─── DOCUMENT TEXT

During the election campaign, the Druzhba pipeline crisis happened. The Orbán government and Slovakia accused Ukrainian authorities of deliberately delaying repairs for political reasons. Zelenskyy said he would prefer not to repair the Druzhba oil pipeline, stating that his position is "shared with European leaders."

In February 2026, Telex published an article detailing the Samsung SDI battery factory's occupational safety deficiencies in Göd, such as personnel breathing toxic, carcinogenic heavy metals, sometimes hundreds of times above legal limits. Further reports showed how the factory emitted tons of toxic NMP into the air, and a mixture of toxic substances coming out of its vents. Orbán claimed that the opposition was lying to mislead the people, and that pollution from the factory exceeding legal limits was never measured. Parliamentary State Secretary Csaba Latorcai stated that the government strictly penalised the factory when pollution occurred inside the plant, and no pollution was detected that would have had any impact outside the factory.

On 6 March, two cash transport vehicles with Ukrainian license plates were intercepted by the Counter Terrorism Centre (TEK) near Budapest. The transported money and gold were seized by the National Tax and Customs Administration (NAV), and its seven workers were detained, later deported. During their detention, they were denied legal assistance and consular support. On the same day, the NAV started criminal proceedings on suspicion of money laundering in the case. The government claimed that the legal status of the seized assets could not be verified, while Oschadbank and Raiffeisen claimed that this was a documented, legal transfer of funds from Austria to Kyiv. Shipments like this had been done on a weekly basis, with the cooperation of the police and NAV. Ukraine stated that this operation was hostage-taking and robbery. Lóránt Horváth, the attorney of the detained workers, said that – contrary to what the official report stated – only the TEK was present at the interception, the NAV only arrived later. He said that TEK agents shouted contradictory commands, while holding the workers at gunpoint. He also said that they were handcuffed for 29 hours. The commander was denied access to his diabetic medication; instead, he was injected with an unknown substance against his will, which resulted in him ending up in a life-threatening condition and losing consciousness. The Guardian claimed that the substance was a relaxant, meant to make him more "talkative" during the interrogation.

Starting March, Orbán announced his nationwide election rallies that would be open to everyone, unlike his past events. Telex observed a coordinated group of dozens of people who regularly appeared at these rallies. They reacted quickly when dissenting opinions were expressed: when people chanted "Filthy Fidesz" (Mocskos Fidesz), they started pro-Fidesz chants, and when someone held up a critical banner, they held up government-supporting ones. They also stood in front of or surrounded protesters, with the goal of intimidation. During later rallies, they ripped out protesters' banners and pushed them, and physically blocked the street leading to the event's location.

──────

**WORK ORDER**
Render this sentence from the Hungarian election campaign text in Spanish: "Ukraine stated that this operation was hostage-taking and robbery."

─── GIVEN INFORMATION

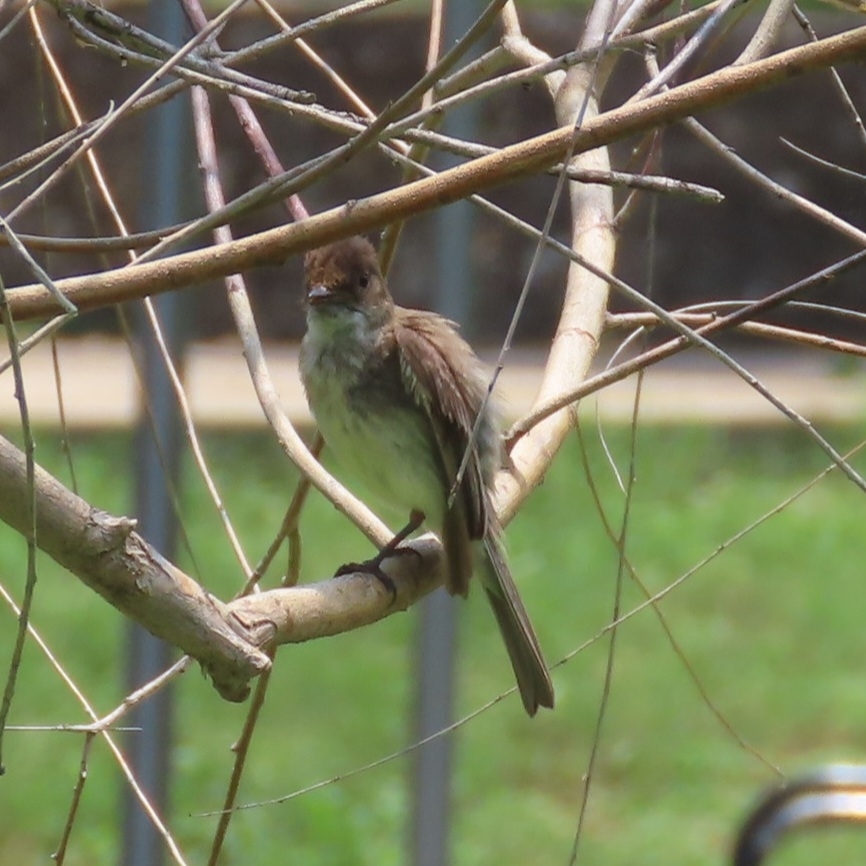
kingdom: Animalia
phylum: Chordata
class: Aves
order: Passeriformes
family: Tyrannidae
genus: Sayornis
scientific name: Sayornis phoebe
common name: Eastern phoebe
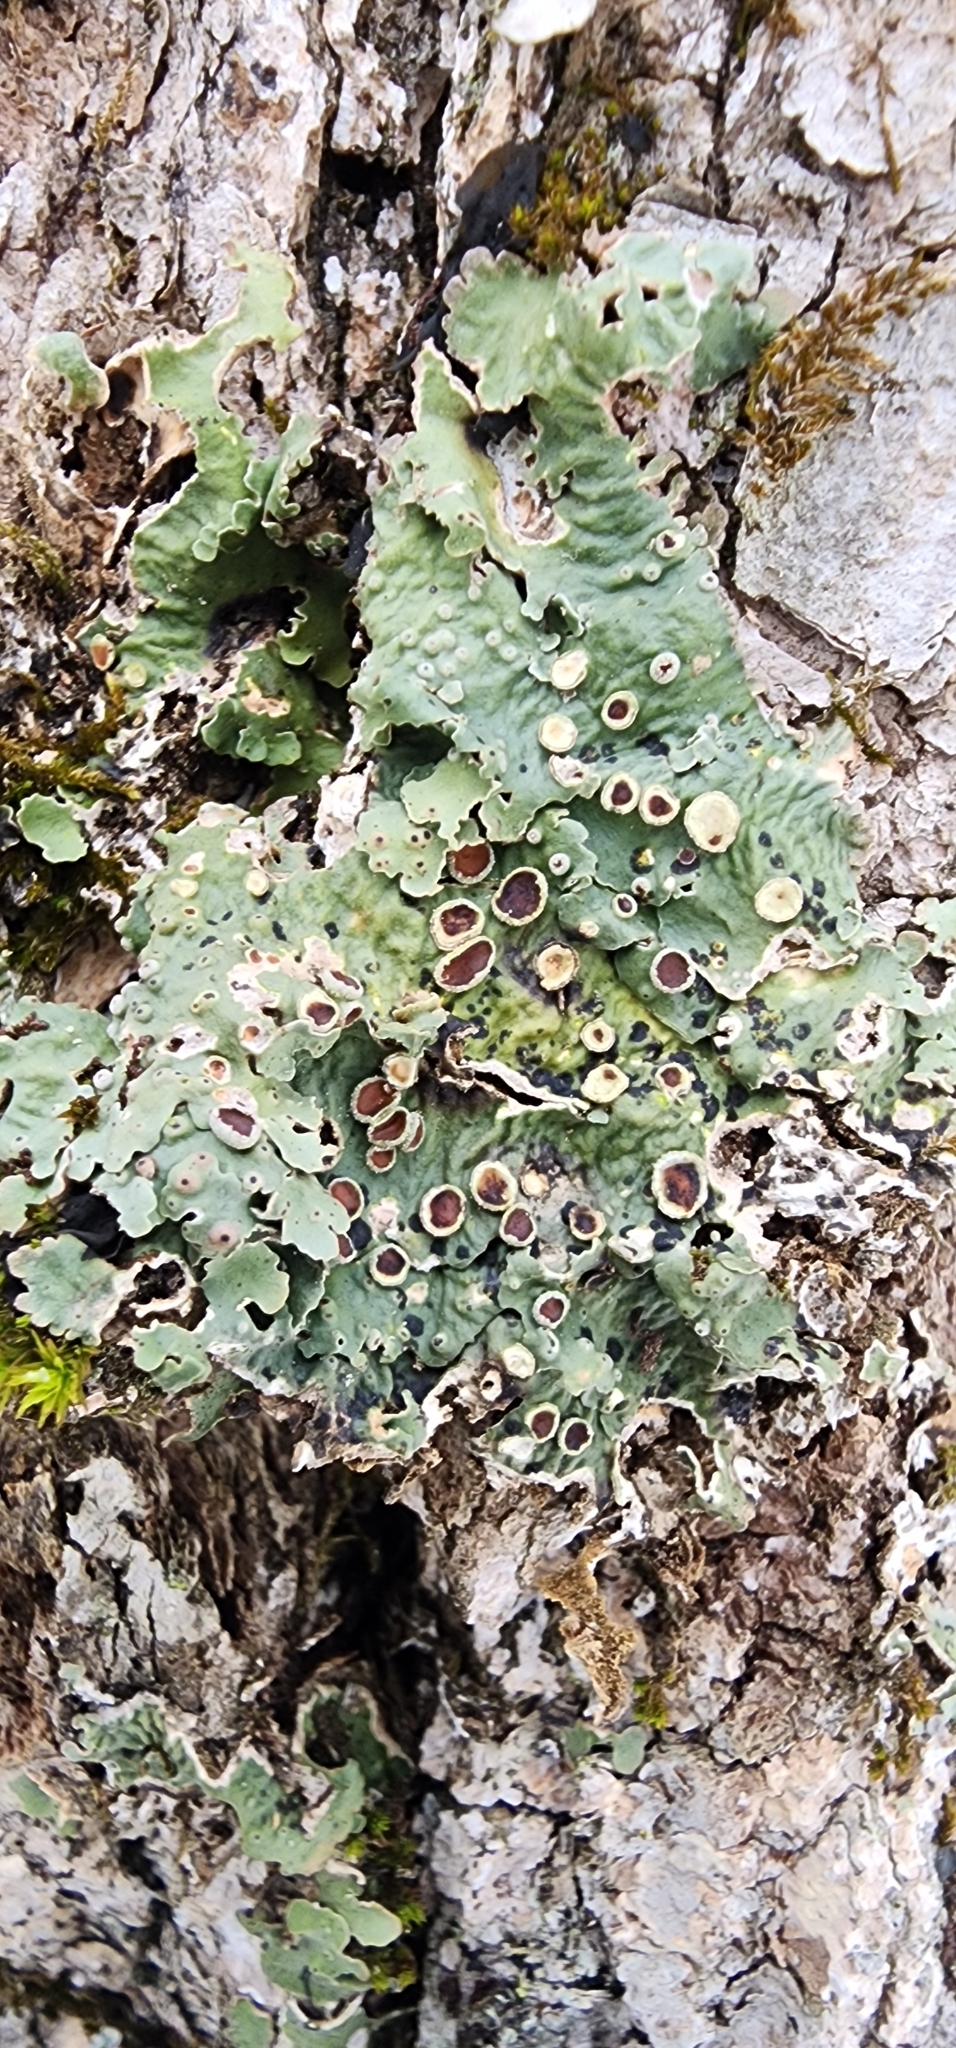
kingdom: Fungi
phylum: Ascomycota
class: Lecanoromycetes
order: Peltigerales
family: Lobariaceae
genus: Ricasolia
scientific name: Ricasolia quercizans
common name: Smooth lungwort
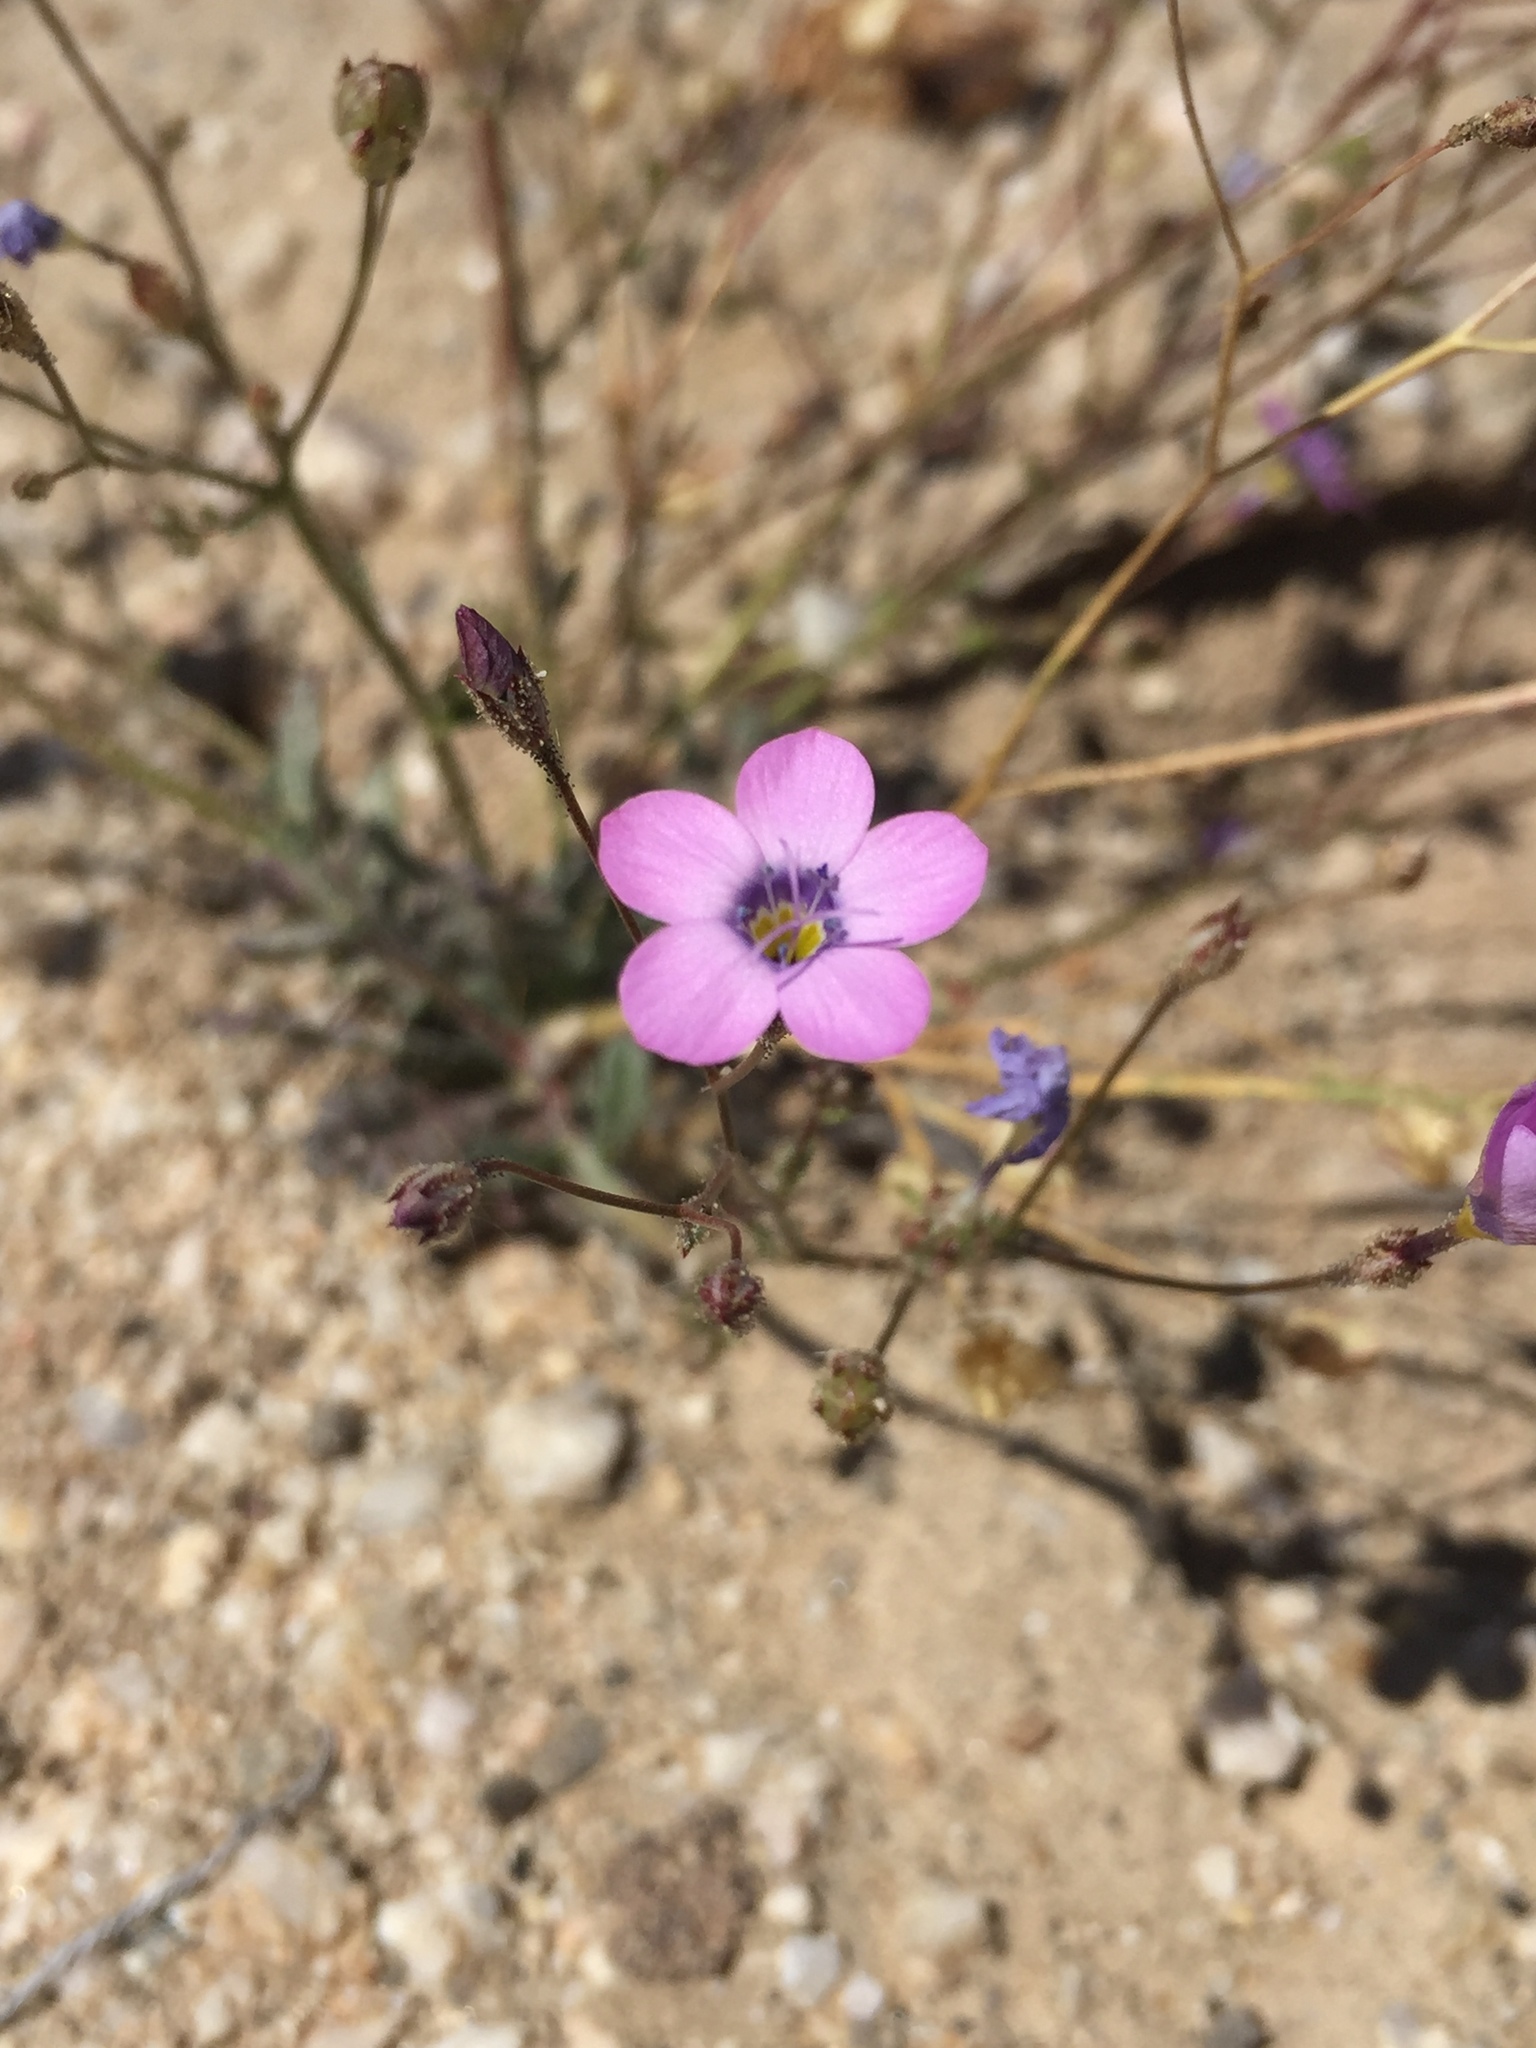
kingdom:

──────

**RESULT FOR THIS TASK**
Ucrania afirmó que esta operación fue una toma de rehenes y un robo.